## Your goal
Lines containing the word "какой" are to be copied from the data below.

## Extracted information
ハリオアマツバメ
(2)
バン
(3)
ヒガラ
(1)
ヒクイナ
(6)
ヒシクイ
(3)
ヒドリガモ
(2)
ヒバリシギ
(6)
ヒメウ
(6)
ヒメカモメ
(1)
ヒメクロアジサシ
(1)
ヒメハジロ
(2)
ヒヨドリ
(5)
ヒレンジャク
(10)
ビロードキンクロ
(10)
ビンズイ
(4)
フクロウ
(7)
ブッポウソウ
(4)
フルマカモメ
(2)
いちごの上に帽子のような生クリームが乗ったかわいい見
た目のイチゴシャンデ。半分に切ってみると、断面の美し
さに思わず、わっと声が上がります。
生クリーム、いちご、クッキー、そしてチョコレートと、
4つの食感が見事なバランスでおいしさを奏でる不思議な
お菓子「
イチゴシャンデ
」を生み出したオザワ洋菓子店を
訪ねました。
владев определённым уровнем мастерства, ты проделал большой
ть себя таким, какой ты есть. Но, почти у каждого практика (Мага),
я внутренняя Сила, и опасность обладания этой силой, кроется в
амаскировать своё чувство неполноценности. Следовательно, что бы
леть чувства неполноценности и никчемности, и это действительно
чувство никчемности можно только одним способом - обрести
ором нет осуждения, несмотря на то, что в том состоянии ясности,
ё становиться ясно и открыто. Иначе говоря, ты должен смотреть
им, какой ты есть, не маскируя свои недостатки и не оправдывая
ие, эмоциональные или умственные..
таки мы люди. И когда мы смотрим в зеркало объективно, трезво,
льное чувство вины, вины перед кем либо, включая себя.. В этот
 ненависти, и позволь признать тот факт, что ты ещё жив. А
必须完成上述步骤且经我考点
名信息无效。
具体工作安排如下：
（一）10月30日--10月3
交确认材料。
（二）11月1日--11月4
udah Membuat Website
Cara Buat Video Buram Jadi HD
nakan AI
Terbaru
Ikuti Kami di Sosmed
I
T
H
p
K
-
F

## Worked solution
ть себя таким, какой ты есть. Но, почти у каждого практика (Мага),
им, какой ты есть, не маскируя свои недостатки и не оправдывая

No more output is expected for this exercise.